■ **Exercise brief**:
Below is a set of entries; copy all of them exactly.

--- Supplied data Enclosed Below ---

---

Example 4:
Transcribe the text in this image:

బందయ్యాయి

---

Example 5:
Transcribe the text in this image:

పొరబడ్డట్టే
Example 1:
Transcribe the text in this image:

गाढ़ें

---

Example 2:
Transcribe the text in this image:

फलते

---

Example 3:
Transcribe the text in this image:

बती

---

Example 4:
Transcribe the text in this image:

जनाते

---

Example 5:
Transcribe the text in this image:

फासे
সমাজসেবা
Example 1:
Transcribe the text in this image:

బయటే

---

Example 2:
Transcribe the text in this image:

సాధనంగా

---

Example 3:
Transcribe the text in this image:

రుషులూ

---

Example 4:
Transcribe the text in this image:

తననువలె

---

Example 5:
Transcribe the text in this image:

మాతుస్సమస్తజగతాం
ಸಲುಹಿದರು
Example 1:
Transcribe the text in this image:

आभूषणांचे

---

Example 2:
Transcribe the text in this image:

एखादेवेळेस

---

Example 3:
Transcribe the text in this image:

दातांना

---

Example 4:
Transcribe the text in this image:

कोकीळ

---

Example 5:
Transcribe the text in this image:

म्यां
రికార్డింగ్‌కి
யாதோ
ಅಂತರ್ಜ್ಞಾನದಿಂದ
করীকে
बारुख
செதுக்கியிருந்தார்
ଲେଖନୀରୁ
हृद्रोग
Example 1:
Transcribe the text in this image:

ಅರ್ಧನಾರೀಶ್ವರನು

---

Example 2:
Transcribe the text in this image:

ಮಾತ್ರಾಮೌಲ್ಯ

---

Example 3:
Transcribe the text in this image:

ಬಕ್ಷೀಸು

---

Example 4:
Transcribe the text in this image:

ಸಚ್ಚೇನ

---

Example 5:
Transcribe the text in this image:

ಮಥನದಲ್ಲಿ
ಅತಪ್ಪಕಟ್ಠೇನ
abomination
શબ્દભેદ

--- End of Enclosed Supplied data ---

■ **Answer**:
---

Example 4:
Transcribe the text in this image:

బందయ్యాయి

---

Example 5:
Transcribe the text in this image:

పొరబడ్డట్టే
Example 1:
Transcribe the text in this image:

गाढ़ें

---

Example 2:
Transcribe the text in this image:

फलते

---

Example 3:
Transcribe the text in this image:

बती

---

Example 4:
Transcribe the text in this image:

जनाते

---

Example 5:
Transcribe the text in this image:

फासे
সমাজসেবা
Example 1:
Transcribe the text in this image:

బయటే

---

Example 2:
Transcribe the text in this image:

సాధనంగా

---

Example 3:
Transcribe the text in this image:

రుషులూ

---

Example 4:
Transcribe the text in this image:

తననువలె

---

Example 5:
Transcribe the text in this image:

మాతుస్సమస్తజగతాం
ಸಲುಹಿದರು
Example 1:
Transcribe the text in this image:

आभूषणांचे

---

Example 2:
Transcribe the text in this image:

एखादेवेळेस

---

Example 3:
Transcribe the text in this image:

दातांना

---

Example 4:
Transcribe the text in this image:

कोकीळ

---

Example 5:
Transcribe the text in this image:

म्यां
రికార్డింగ్‌కి
யாதோ
ಅಂತರ್ಜ್ಞಾನದಿಂದ
করীকে
बारुख
செதுக்கியிருந்தார்
ଲେଖନୀରୁ
हृद्रोग
Example 1:
Transcribe the text in this image:

ಅರ್ಧನಾರೀಶ್ವರನು

---

Example 2:
Transcribe the text in this image:

ಮಾತ್ರಾಮೌಲ್ಯ

---

Example 3:
Transcribe the text in this image:

ಬಕ್ಷೀಸು

---

Example 4:
Transcribe the text in this image:

ಸಚ್ಚೇನ

---

Example 5:
Transcribe the text in this image:

ಮಥನದಲ್ಲಿ
ಅತಪ್ಪಕಟ್ಠೇನ
abomination
શબ્દભેદ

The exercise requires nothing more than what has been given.